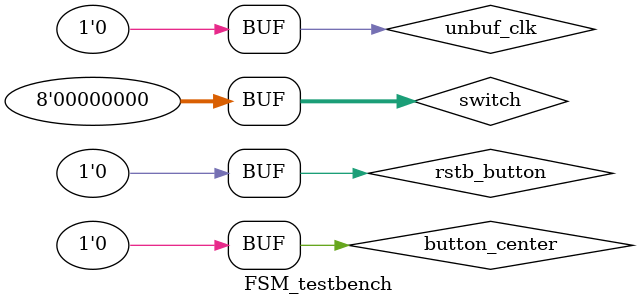
<source format=v>
`timescale 1ns / 1ps


module FSM_testbench;

	// Inputs
	reg [7:0] switch;
	reg rstb_button;
	reg unbuf_clk;
	reg button_center;

	// Outputs
	wire [7:0] led;

	// Instantiate the Unit Under Test (UUT)
	main uut (
		.switch(switch), 
		.led(led), 
		.rstb_button(rstb_button), 
		.unbuf_clk(unbuf_clk), 
		.button_center(button_center)
	);

	initial begin
		// Initialize Inputs
		switch = 0;
		rstb_button = 0;
		unbuf_clk = 0;
		button_center = 0;

		// Wait 100 ns for global reset to finish
		#100;
        
		// Add stimulus here

	end
      
endmodule


</source>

● ● ● ● ● ● ●

# Work required:
Output each record verbatim, but skip anything that is a picture.

# Written reply:
<source format=v>
`timescale 1ns / 1ps


module FSM_testbench;

	// Inputs
	reg [7:0] switch;
	reg rstb_button;
	reg unbuf_clk;
	reg button_center;

	// Outputs
	wire [7:0] led;

	// Instantiate the Unit Under Test (UUT)
	main uut (
		.switch(switch), 
		.led(led), 
		.rstb_button(rstb_button), 
		.unbuf_clk(unbuf_clk), 
		.button_center(button_center)
	);

	initial begin
		// Initialize Inputs
		switch = 0;
		rstb_button = 0;
		unbuf_clk = 0;
		button_center = 0;

		// Wait 100 ns for global reset to finish
		#100;
        
		// Add stimulus here

	end
      
endmodule


</source>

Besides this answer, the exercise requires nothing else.